WHAT YOU SHOULD DO -
Retype all of the listing exactly, with no pictures.

DATASET CONTENT -
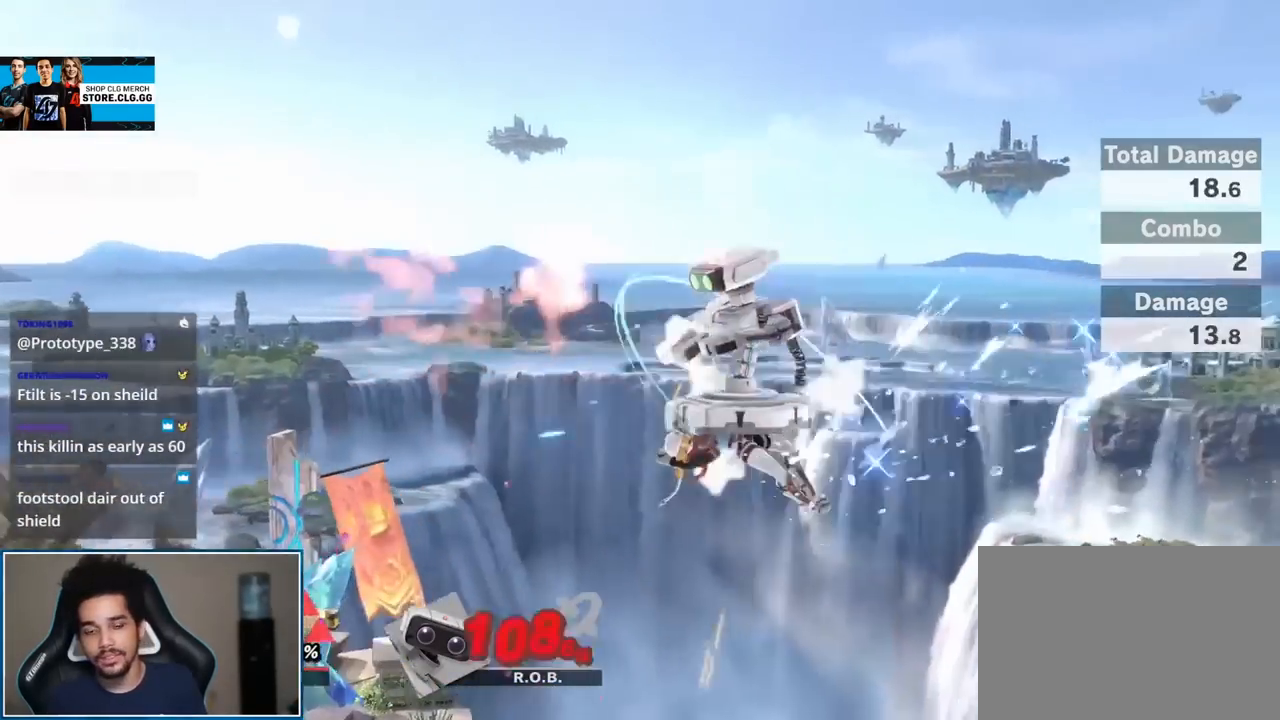
{"buttons": [], "left_stick": "left", "right_stick": "center", "events": [[50, "left_stick", "left"], [300, "A", "down"], [450, "A", "up"]]}
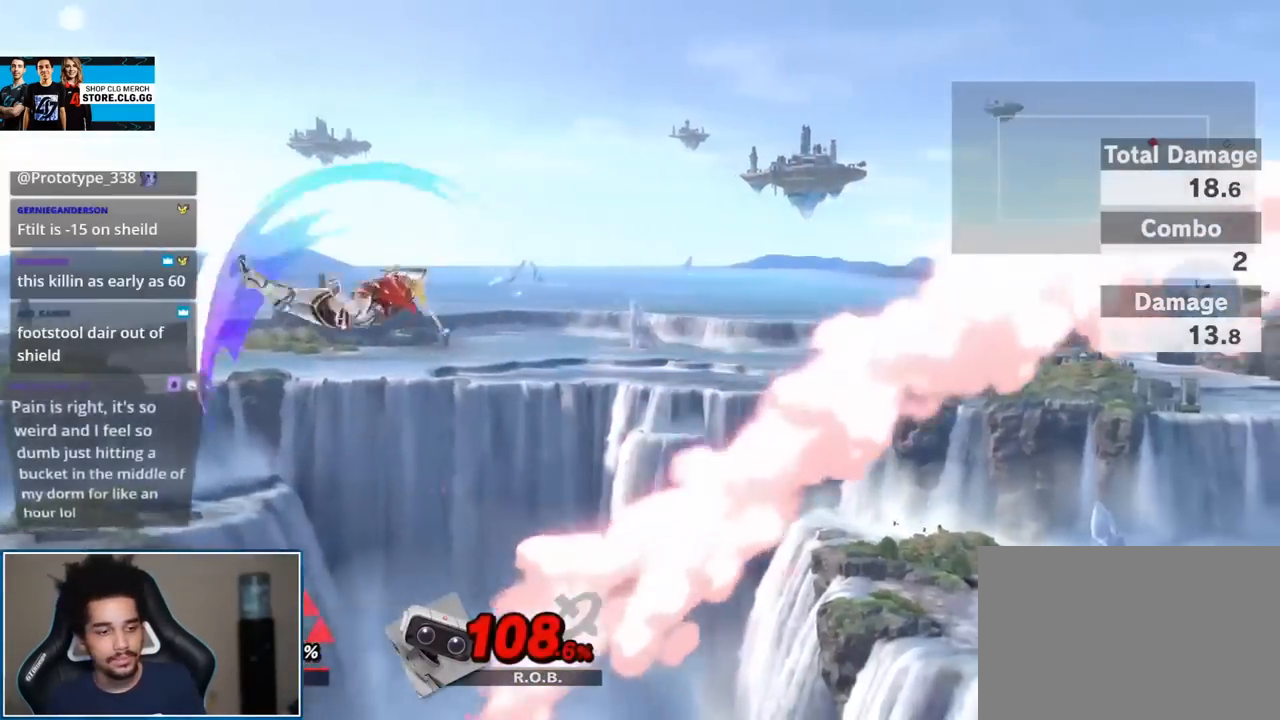
{"buttons": [], "left_stick": "center", "right_stick": "center", "events": [[183, "left_stick", "center"]]}
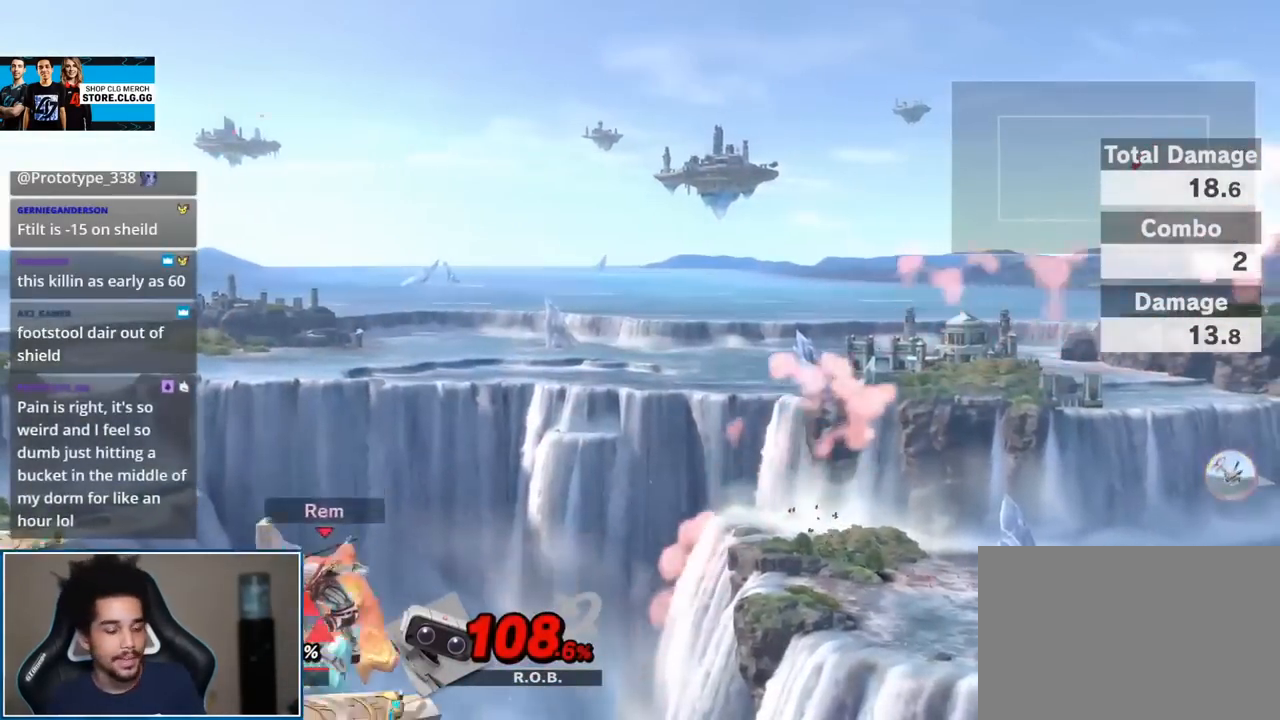
{"buttons": [], "left_stick": "center", "right_stick": "center", "events": []}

RESULT OF THIS TASK -
{"buttons": [], "left_stick": "left", "right_stick": "center", "events": [[50, "left_stick", "left"], [300, "A", "down"], [450, "A", "up"]]}
{"buttons": [], "left_stick": "center", "right_stick": "center", "events": [[183, "left_stick", "center"]]}
{"buttons": [], "left_stick": "center", "right_stick": "center", "events": []}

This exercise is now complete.